## Begin Text shown

Jarrett

Go Mirai!
Messages
3,036
Isabeau's jump technique is clearly wonky. I hope she fixes it, so she can have a long, successful career.

That said, even if she doesn't fix it, I will continue to enjoy the wonderful qualities she does bring to the ice every time I watch her.
When was the last time someone actually fixed poor technique? I honestly can't think of many, maybe an axel jump here or there.
 

ross_hy

Well-Known Member
Messages
792
I'm pretty sure Nathan received one of the Michael Weiss skating scholarships. Too bad it's no longer being offered and they stopped having the fundraiser shows around DC. Wouldn't it be nice if some of the most successful skaters had a scholarship program for young skaters who could really use the money.
It's a shame the foundation is no longer active, but I'm glad so many of today's skaters were able to get funding through their efforts. Does anyone know if there's other similar organizations outside of USFS that help raise money for skaters? I'm guessing a lot of people have moved on to GoFundMe, etc.
 

wickedwitch

Well-Known Member
Messages
15,633
More recently, Kostornaia used to have an egregious flutz, but she fixed it. Her lutz today is excellent.

## End Text shown
## Begin Data block

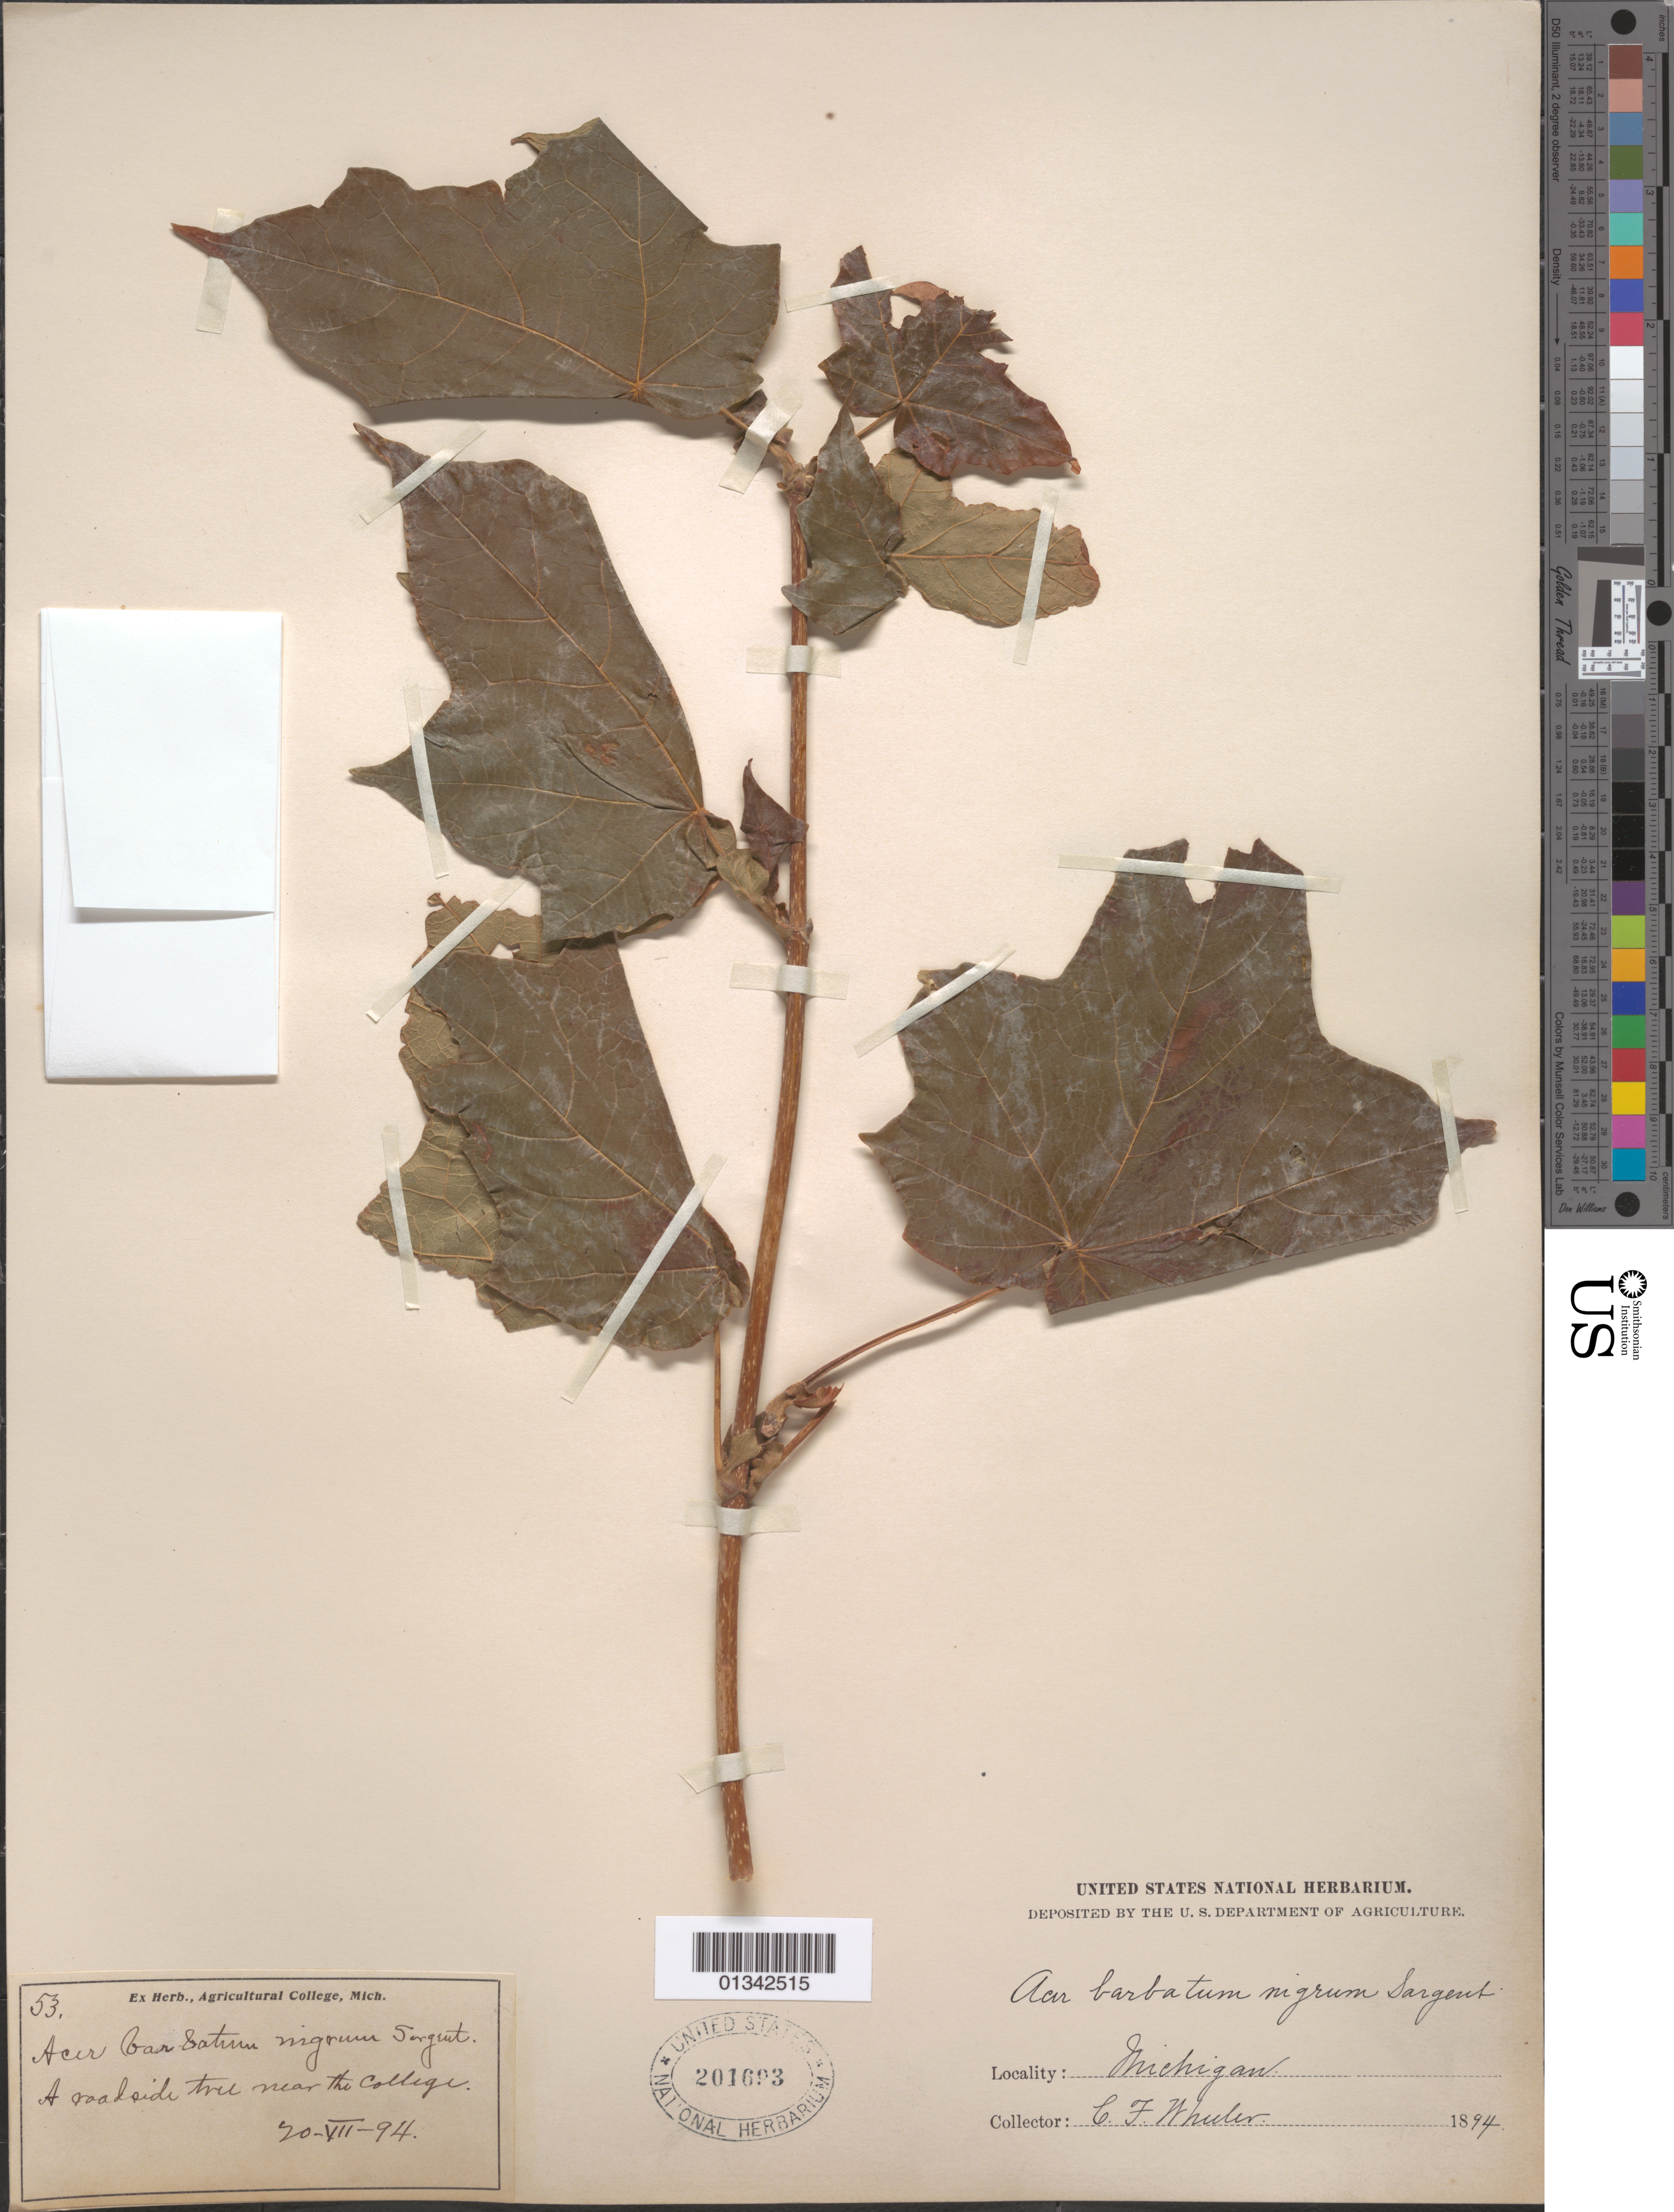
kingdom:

## End Data block

Do this: Can you reproduce the skating forum thread starting at "That said, even" and ending at "use the money.", swapping "skaters" for "athletes"?

Answer in full:
That said, even if she doesn't fix it, I will continue to enjoy the wonderful qualities she does bring to the ice every time I watch her.
When was the last time someone actually fixed poor technique? I honestly can't think of many, maybe an axel jump here or there.
 

ross_hy

Well-Known Member
Messages
792
I'm pretty sure Nathan received one of the Michael Weiss skating scholarships. Too bad it's no longer being offered and they stopped having the fundraiser shows around DC. Wouldn't it be nice if some of the most successful athletes had a scholarship program for young athletes who could really use the money.